[Saved entries]
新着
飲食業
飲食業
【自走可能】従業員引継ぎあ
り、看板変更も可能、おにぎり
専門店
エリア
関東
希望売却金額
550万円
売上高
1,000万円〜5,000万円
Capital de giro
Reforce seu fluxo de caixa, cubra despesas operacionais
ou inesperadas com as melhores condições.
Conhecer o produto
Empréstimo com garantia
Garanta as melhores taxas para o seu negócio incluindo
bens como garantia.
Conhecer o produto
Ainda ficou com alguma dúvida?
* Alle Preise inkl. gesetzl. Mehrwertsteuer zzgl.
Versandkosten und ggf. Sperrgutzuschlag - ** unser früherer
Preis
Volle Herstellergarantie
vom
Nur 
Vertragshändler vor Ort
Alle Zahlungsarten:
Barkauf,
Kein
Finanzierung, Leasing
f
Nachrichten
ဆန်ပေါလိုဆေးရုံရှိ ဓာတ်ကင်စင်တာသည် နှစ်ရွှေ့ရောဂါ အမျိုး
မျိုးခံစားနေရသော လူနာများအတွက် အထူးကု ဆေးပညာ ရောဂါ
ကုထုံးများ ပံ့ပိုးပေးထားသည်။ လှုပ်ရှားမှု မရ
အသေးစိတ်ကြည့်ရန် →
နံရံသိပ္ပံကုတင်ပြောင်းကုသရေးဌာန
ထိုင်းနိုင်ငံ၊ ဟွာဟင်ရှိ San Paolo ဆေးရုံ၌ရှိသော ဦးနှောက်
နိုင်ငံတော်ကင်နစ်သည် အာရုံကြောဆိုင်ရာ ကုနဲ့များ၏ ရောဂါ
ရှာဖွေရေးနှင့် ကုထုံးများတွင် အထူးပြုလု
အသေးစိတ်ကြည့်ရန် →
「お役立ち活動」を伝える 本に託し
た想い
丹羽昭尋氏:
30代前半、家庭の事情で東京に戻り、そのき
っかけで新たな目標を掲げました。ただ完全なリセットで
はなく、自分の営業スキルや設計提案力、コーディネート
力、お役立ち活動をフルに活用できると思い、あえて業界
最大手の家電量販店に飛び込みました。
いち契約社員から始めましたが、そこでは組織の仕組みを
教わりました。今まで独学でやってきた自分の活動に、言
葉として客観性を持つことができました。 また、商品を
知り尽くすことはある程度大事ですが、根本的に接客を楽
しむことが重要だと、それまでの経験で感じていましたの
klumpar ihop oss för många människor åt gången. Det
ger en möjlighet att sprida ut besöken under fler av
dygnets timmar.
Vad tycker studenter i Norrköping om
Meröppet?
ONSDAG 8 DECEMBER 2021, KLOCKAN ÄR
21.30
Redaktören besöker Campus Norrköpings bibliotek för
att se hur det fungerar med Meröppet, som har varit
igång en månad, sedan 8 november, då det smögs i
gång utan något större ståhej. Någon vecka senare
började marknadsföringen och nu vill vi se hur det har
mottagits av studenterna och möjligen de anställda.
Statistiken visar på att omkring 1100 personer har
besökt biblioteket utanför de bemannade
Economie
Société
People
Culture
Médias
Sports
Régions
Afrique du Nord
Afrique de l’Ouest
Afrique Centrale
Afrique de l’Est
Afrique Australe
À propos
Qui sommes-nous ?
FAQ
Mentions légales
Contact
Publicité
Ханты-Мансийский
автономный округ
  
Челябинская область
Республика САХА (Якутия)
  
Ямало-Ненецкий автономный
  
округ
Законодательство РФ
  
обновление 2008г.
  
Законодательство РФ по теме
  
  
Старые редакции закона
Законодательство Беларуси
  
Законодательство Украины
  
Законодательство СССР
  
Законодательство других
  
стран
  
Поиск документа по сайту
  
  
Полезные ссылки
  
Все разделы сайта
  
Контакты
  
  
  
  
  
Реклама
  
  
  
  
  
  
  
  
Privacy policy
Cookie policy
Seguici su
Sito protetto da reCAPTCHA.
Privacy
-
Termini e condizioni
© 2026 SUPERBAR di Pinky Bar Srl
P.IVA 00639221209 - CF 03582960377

• Assigned task: Retype every record exactly, omitting nothing.

• Result of the task:
新着
飲食業
飲食業
【自走可能】従業員引継ぎあ
り、看板変更も可能、おにぎり
専門店
エリア
関東
希望売却金額
550万円
売上高
1,000万円〜5,000万円
Capital de giro
Reforce seu fluxo de caixa, cubra despesas operacionais
ou inesperadas com as melhores condições.
Conhecer o produto
Empréstimo com garantia
Garanta as melhores taxas para o seu negócio incluindo
bens como garantia.
Conhecer o produto
Ainda ficou com alguma dúvida?
* Alle Preise inkl. gesetzl. Mehrwertsteuer zzgl.
Versandkosten und ggf. Sperrgutzuschlag - ** unser früherer
Preis
Volle Herstellergarantie
vom
Nur 
Vertragshändler vor Ort
Alle Zahlungsarten:
Barkauf,
Kein
Finanzierung, Leasing
f
Nachrichten
ဆန်ပေါလိုဆေးရုံရှိ ဓာတ်ကင်စင်တာသည် နှစ်ရွှေ့ရောဂါ အမျိုး
မျိုးခံစားနေရသော လူနာများအတွက် အထူးကု ဆေးပညာ ရောဂါ
ကုထုံးများ ပံ့ပိုးပေးထားသည်။ လှုပ်ရှားမှု မရ
အသေးစိတ်ကြည့်ရန် →
နံရံသိပ္ပံကုတင်ပြောင်းကုသရေးဌာန
ထိုင်းနိုင်ငံ၊ ဟွာဟင်ရှိ San Paolo ဆေးရုံ၌ရှိသော ဦးနှောက်
နိုင်ငံတော်ကင်နစ်သည် အာရုံကြောဆိုင်ရာ ကုနဲ့များ၏ ရောဂါ
ရှာဖွေရေးနှင့် ကုထုံးများတွင် အထူးပြုလု
အသေးစိတ်ကြည့်ရန် →
「お役立ち活動」を伝える 本に託し
た想い
丹羽昭尋氏:
30代前半、家庭の事情で東京に戻り、そのき
っかけで新たな目標を掲げました。ただ完全なリセットで
はなく、自分の営業スキルや設計提案力、コーディネート
力、お役立ち活動をフルに活用できると思い、あえて業界
最大手の家電量販店に飛び込みました。
いち契約社員から始めましたが、そこでは組織の仕組みを
教わりました。今まで独学でやってきた自分の活動に、言
葉として客観性を持つことができました。 また、商品を
知り尽くすことはある程度大事ですが、根本的に接客を楽
しむことが重要だと、それまでの経験で感じていましたの
klumpar ihop oss för många människor åt gången. Det
ger en möjlighet att sprida ut besöken under fler av
dygnets timmar.
Vad tycker studenter i Norrköping om
Meröppet?
ONSDAG 8 DECEMBER 2021, KLOCKAN ÄR
21.30
Redaktören besöker Campus Norrköpings bibliotek för
att se hur det fungerar med Meröppet, som har varit
igång en månad, sedan 8 november, då det smögs i
gång utan något större ståhej. Någon vecka senare
började marknadsföringen och nu vill vi se hur det har
mottagits av studenterna och möjligen de anställda.
Statistiken visar på att omkring 1100 personer har
besökt biblioteket utanför de bemannade
Economie
Société
People
Culture
Médias
Sports
Régions
Afrique du Nord
Afrique de l’Ouest
Afrique Centrale
Afrique de l’Est
Afrique Australe
À propos
Qui sommes-nous ?
FAQ
Mentions légales
Contact
Publicité
Ханты-Мансийский
автономный округ
  
Челябинская область
Республика САХА (Якутия)
  
Ямало-Ненецкий автономный
  
округ
Законодательство РФ
  
обновление 2008г.
  
Законодательство РФ по теме
  
  
Старые редакции закона
Законодательство Беларуси
  
Законодательство Украины
  
Законодательство СССР
  
Законодательство других
  
стран
  
Поиск документа по сайту
  
  
Полезные ссылки
  
Все разделы сайта
  
Контакты
  
  
  
  
  
Реклама
  
  
  
  
  
  
  
  
Privacy policy
Cookie policy
Seguici su
Sito protetto da reCAPTCHA.
Privacy
-
Termini e condizioni
© 2026 SUPERBAR di Pinky Bar Srl
P.IVA 00639221209 - CF 03582960377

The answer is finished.